Task instructions: Down to the final line, print the records again exactly.

[Page layout parsing data]
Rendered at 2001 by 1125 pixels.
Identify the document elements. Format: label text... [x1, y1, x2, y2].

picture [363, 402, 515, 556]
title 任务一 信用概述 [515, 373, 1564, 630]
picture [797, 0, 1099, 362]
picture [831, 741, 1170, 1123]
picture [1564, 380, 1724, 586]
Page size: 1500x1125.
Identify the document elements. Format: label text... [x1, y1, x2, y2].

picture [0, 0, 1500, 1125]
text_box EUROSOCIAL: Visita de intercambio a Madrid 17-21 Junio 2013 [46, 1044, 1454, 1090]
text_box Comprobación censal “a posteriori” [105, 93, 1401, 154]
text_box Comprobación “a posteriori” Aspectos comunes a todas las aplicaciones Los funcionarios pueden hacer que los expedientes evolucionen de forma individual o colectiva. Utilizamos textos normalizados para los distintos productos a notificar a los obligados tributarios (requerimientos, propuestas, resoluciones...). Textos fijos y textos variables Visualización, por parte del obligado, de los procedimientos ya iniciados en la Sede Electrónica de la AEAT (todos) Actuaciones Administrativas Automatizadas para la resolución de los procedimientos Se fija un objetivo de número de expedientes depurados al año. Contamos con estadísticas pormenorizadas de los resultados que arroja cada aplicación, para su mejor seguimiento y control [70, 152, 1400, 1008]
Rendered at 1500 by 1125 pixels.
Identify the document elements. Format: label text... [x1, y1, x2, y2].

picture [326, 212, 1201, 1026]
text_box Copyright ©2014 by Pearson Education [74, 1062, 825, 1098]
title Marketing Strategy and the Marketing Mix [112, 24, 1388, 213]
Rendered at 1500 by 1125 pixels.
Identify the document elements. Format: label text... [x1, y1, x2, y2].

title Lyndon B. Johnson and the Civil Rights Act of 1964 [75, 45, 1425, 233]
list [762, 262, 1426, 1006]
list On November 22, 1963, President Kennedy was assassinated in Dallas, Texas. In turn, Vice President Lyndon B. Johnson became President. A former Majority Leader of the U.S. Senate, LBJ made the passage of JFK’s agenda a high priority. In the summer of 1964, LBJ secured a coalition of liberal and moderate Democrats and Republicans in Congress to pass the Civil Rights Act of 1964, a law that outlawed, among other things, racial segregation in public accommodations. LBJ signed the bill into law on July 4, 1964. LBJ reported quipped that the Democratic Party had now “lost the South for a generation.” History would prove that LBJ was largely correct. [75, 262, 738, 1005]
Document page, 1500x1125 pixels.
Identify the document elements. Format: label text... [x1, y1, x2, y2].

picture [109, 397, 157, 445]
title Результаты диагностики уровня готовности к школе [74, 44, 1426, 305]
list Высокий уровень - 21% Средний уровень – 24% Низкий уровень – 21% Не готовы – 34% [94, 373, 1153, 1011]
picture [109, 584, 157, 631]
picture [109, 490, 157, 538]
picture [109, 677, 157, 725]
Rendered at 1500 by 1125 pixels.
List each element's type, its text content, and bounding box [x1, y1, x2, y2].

Written solution:
Rendered at 2001 by 1125 pixels.
Identify the document elements. Format: label text... [x1, y1, x2, y2].

picture [363, 402, 515, 556]
title 任务一 信用概述 [515, 373, 1564, 630]
picture [797, 0, 1099, 362]
picture [831, 741, 1170, 1123]
picture [1564, 380, 1724, 586]
Page size: 1500x1125.
Identify the document elements. Format: label text... [x1, y1, x2, y2].

picture [0, 0, 1500, 1125]
text_box EUROSOCIAL: Visita de intercambio a Madrid 17-21 Junio 2013 [46, 1044, 1454, 1090]
text_box Comprobación censal “a posteriori” [105, 93, 1401, 154]
text_box Comprobación “a posteriori” Aspectos comunes a todas las aplicaciones Los funcionarios pueden hacer que los expedientes evolucionen de forma individual o colectiva. Utilizamos textos normalizados para los distintos productos a notificar a los obligados tributarios (requerimientos, propuestas, resoluciones...). Textos fijos y textos variables Visualización, por parte del obligado, de los procedimientos ya iniciados en la Sede Electrónica de la AEAT (todos) Actuaciones Administrativas Automatizadas para la resolución de los procedimientos Se fija un objetivo de número de expedientes depurados al año. Contamos con estadísticas pormenorizadas de los resultados que arroja cada aplicación, para su mejor seguimiento y control [70, 152, 1400, 1008]
Rendered at 1500 by 1125 pixels.
Identify the document elements. Format: label text... [x1, y1, x2, y2].

picture [326, 212, 1201, 1026]
text_box Copyright ©2014 by Pearson Education [74, 1062, 825, 1098]
title Marketing Strategy and the Marketing Mix [112, 24, 1388, 213]
Rendered at 1500 by 1125 pixels.
Identify the document elements. Format: label text... [x1, y1, x2, y2].

title Lyndon B. Johnson and the Civil Rights Act of 1964 [75, 45, 1425, 233]
list [762, 262, 1426, 1006]
list On November 22, 1963, President Kennedy was assassinated in Dallas, Texas. In turn, Vice President Lyndon B. Johnson became President. A former Majority Leader of the U.S. Senate, LBJ made the passage of JFK’s agenda a high priority. In the summer of 1964, LBJ secured a coalition of liberal and moderate Democrats and Republicans in Congress to pass the Civil Rights Act of 1964, a law that outlawed, among other things, racial segregation in public accommodations. LBJ signed the bill into law on July 4, 1964. LBJ reported quipped that the Democratic Party had now “lost the South for a generation.” History would prove that LBJ was largely correct. [75, 262, 738, 1005]
Document page, 1500x1125 pixels.
Identify the document elements. Format: label text... [x1, y1, x2, y2].

picture [109, 397, 157, 445]
title Результаты диагностики уровня готовности к школе [74, 44, 1426, 305]
list Высокий уровень - 21% Средний уровень – 24% Низкий уровень – 21% Не готовы – 34% [94, 373, 1153, 1011]
picture [109, 584, 157, 631]
picture [109, 490, 157, 538]
picture [109, 677, 157, 725]
Rendered at 1500 by 1125 pixels.
List each element's type, its text content, and bounding box [x1, y1, x2, y2].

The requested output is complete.